The Lean kernel cannot be overoptimized in this way. There is no gap between the reward function and the thing the reward function measures. A proof that type-checks is correct in the type theory; a proof that does not, is not. A trained policy cannot learn to fool the kernel while failing to prove theorems, because fooling the kernel and proving theorems are identical operations. This makes formal proof one of the very few domains in AI training where Goodhart’s law is structurally inapplicable to the core reward.

The specification-writing problem is where Goodhart’s law reappears, but at a different level of abstraction. A model trained on Mathlib proofs learns to generate proofs for the kinds of specifications that appear in Mathlib. If a user’s verification goal is qualitatively outside that distribution, say, a behavioral specification for a distributed protocol rather than an algebraic identity, the model may produce confidently wrong formalizations. The kernel catches incorrect proofs. No formal mechanism catches incorrectly stated goals.

What the Binary Verdict Cannot Express

The kernel’s reliability is real and bounded. It answers whether a proof term has a given type. It does not answer whether that type correctly captures what the programmer intended.

-- This specification is provable and formally correct:
def sort_correct (f : List Nat → List Nat) : Prop :=
  ∀ l, List.Sorted (· ≤ ·) (f l)

-- But it says nothing about permutation preservation.
-- A function returning [] for every input satisfies it.
-- The kernel will verify both the proof and the gap.

A sorting function verified against only the sortedness predicate, without the constraint that the output is a permutation of the input, is kernel-certified and wrong for any real use. Writing specifications that capture full intent requires domain expertise and careful thought. This is not a gap that better models will close. It is a fundamental property of what formal verification means, and it predates language models entirely. What changes with Leanstral is that finding the proof, once a correct specification is written, becomes substantially automated. The cognitive work of deciding what to prove remains human.

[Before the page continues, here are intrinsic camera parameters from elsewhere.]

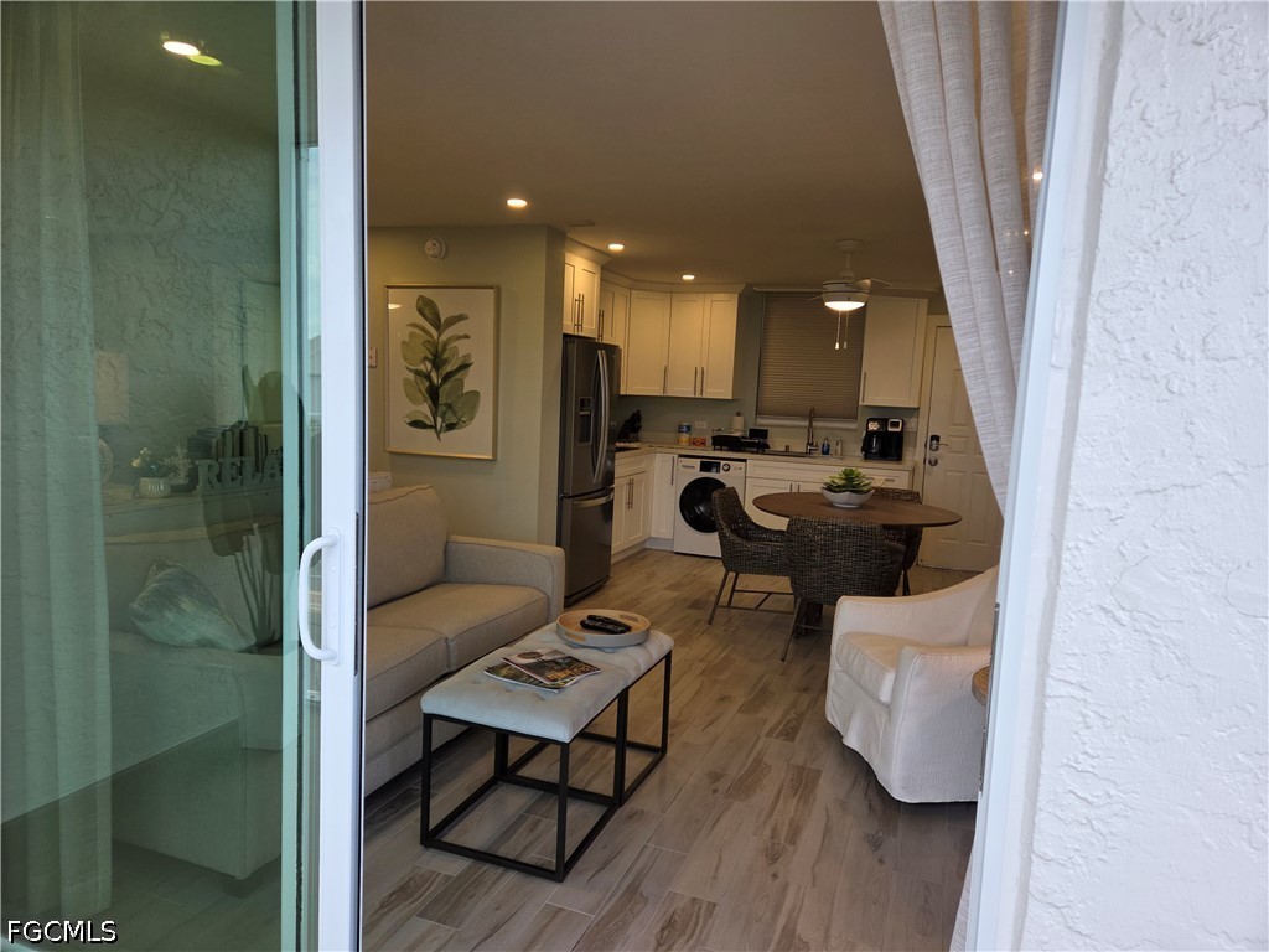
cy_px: 476
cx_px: 634
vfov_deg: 58.9
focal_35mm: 23
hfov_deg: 73.9
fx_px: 843
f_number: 1.8
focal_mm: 5.4
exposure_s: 1/120
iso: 40
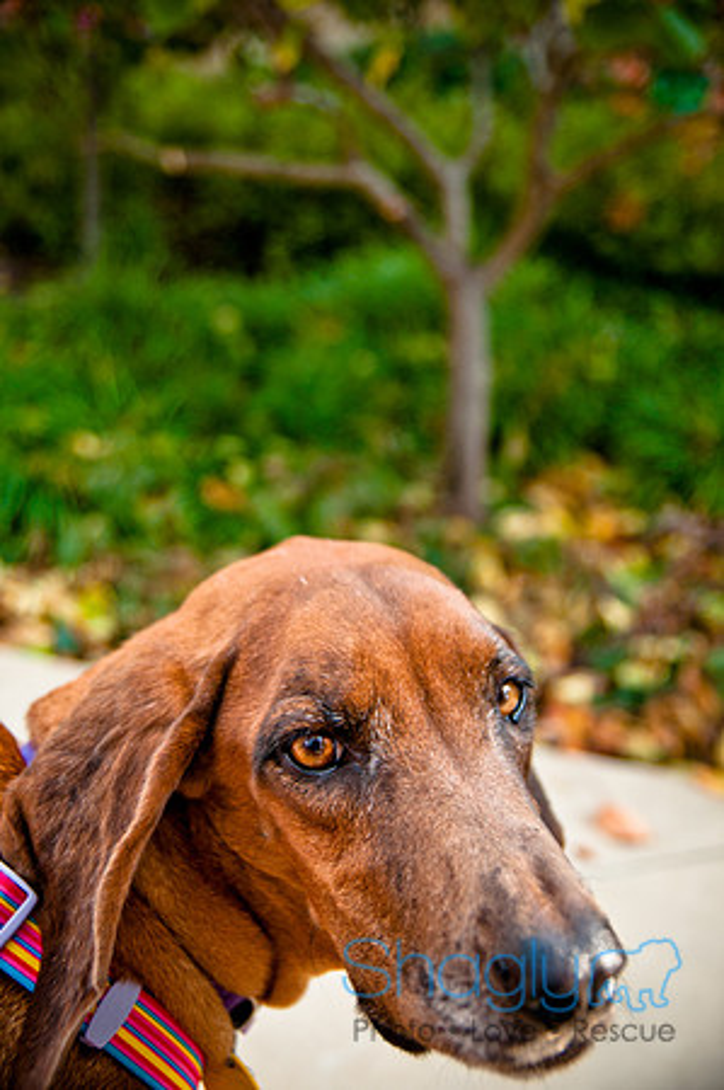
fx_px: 1179
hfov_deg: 34.1
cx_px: 362
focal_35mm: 39
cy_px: 545
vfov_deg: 49.6
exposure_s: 1/1250
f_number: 2.8
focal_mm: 26
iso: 400
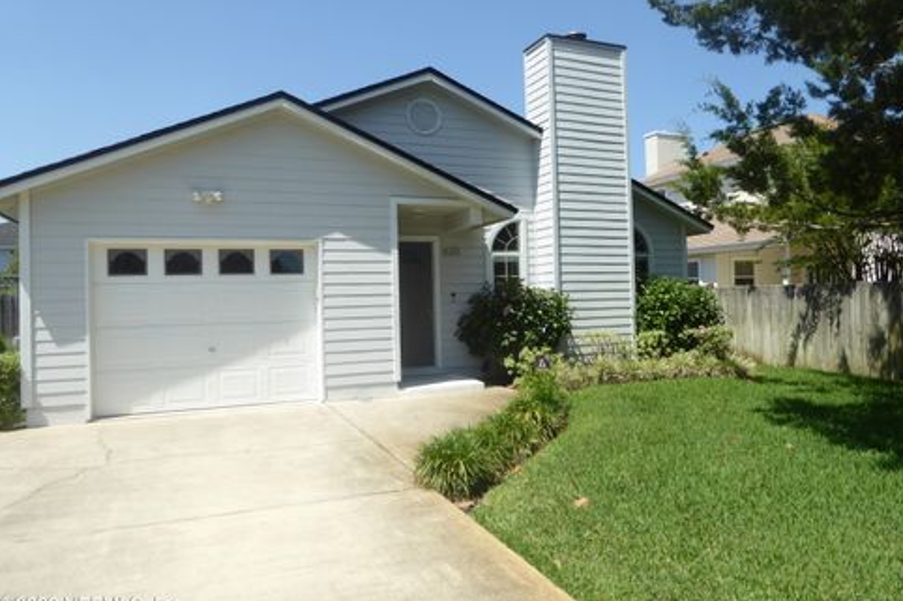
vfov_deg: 47.9
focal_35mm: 27
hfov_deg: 67.4
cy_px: 286
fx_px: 677
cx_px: 466
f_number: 3.3
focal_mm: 4.3
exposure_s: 1/1000
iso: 100
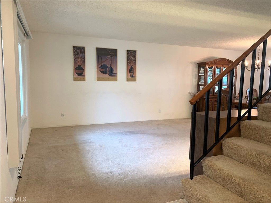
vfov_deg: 53.0
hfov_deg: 67.3
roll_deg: +0.0
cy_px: 102
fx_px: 203
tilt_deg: -7.0
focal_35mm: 26
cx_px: 136
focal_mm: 4.25
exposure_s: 1/60
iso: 100
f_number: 1.8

The Broader Implication for Trustworthy AI

The difficulty of finding reward functions that are both reliable and scalable appears across essentially every serious deployment of RL to language models. Safety-critical applications need systems that cannot be reward-hacked; they rarely have formal reward functions available. Formal verification is one of the very few domains where a reliable, scalable, formally specified reward function exists by construction, and this is part of why Lean 4 has attracted disproportionate AI research attention relative to the size of its practitioner community.

AlphaProof and LeanDojo’s ReProver both exploit kernel verdicts as training signals. What Leanstral adds is a locally deployable, open-source model that practitioners in regulated environments, aerospace, cryptographic protocol verification, safety-critical embedded systems, can run without routing proof attempts through an external API. In those contexts, local deployment is a certification requirement, not a preference. The open weights also mean the model can be fine-tuned on domain-specific proof corpora: a team verifying an seL4-style microkernel interface can adapt Leanstral to their type definitions in a way no proprietary system permits.

The Lean 4 ecosystem, Mathlib’s formal infrastructure, and the kernel-as-oracle pattern together represent something scarce in AI development: a domain where the evaluation function is exact, the cost of evaluating is near zero, and the training data is formally certified rather than weakly labeled. The 173-comment Hacker News thread on Leanstral’s release reflects the field recognizing that combination. The benchmark numbers matter. The training infrastructure behind them matters more.